The first International AI Safety Report was published on 29 January 2025. The UK government’s announcement describes it as a report that “sets out the first comprehensive, shared scientific understanding of advanced AI systems and their risks,” intended to provide “a scientific basis of evidence to support policymakers in advancing AI safety.” It was, in the announcement’s words, “Spearheaded by Yoshua Bengio — a Turing Award-winning AI academic and the most cited computer scientist in the world.”
The report’s authority rested on its breadth. According to the gov.uk announcement, it “brings together insights from 100 independent international experts” and was “mandated by more than 30 countries including France, China and the United States.” The mandate traces back to the AI Safety Summit held at Bletchley Park in November 2023 (see 2023-bletchley-declaration), where governments agreed to commission a state-of-the-science report; this first full edition followed an interim report and was timed to inform discussions at the February 2025 Paris AI Action Summit. A second edition followed in early 2026, with Bengio continuing as chair.

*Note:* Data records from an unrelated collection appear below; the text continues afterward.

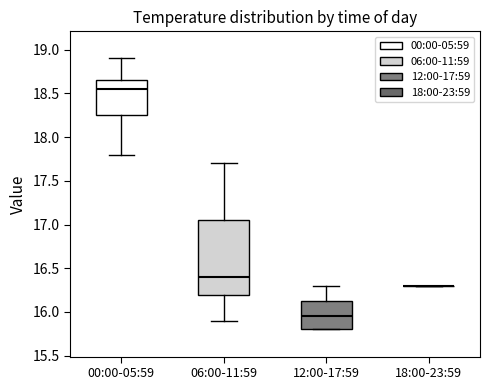

Comparing the boxes themselves (not the whiskers), which one is the tallest?

06:00-11:59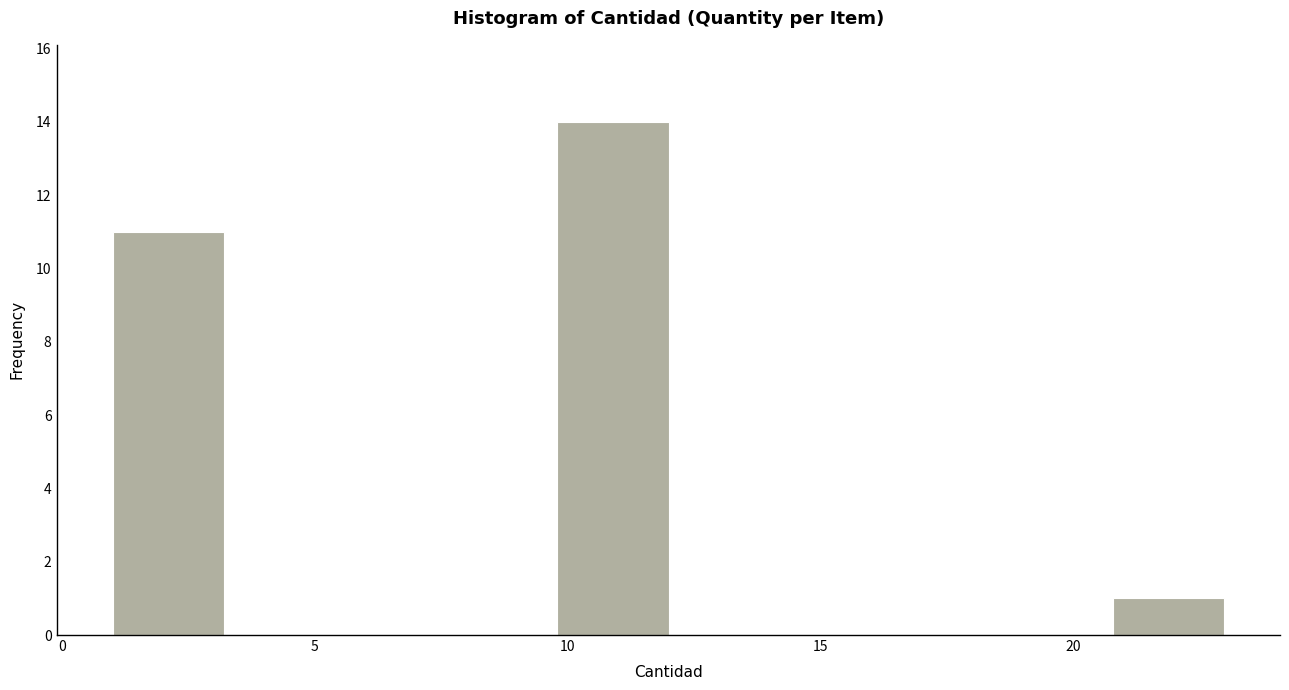

Reading left to right, transcribe this chart: for each bar, give the range it covers on the x-axis and its height. Neither the bar edges nor the heights are printed on the chart, so give them approximately, as read against the axes.

1.0 to 3.2: 11
3.2 to 5.4: 0
5.4 to 7.6: 0
7.6 to 9.8: 0
9.8 to 12.0: 14
12.0 to 14.2: 0
14.2 to 16.4: 0
16.4 to 18.6: 0
18.6 to 20.8: 0
20.8 to 23.0: 1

Why business readers should care: the report is the closest thing to an agreed, government-mandated scientific baseline on what advanced AI can and cannot do and where its risks lie. For organizations trying to separate evidence from hype in AI safety debates, a document produced by a large international expert panel and endorsed through an intergovernmental process is a more durable reference point than vendor claims or one-off commentary.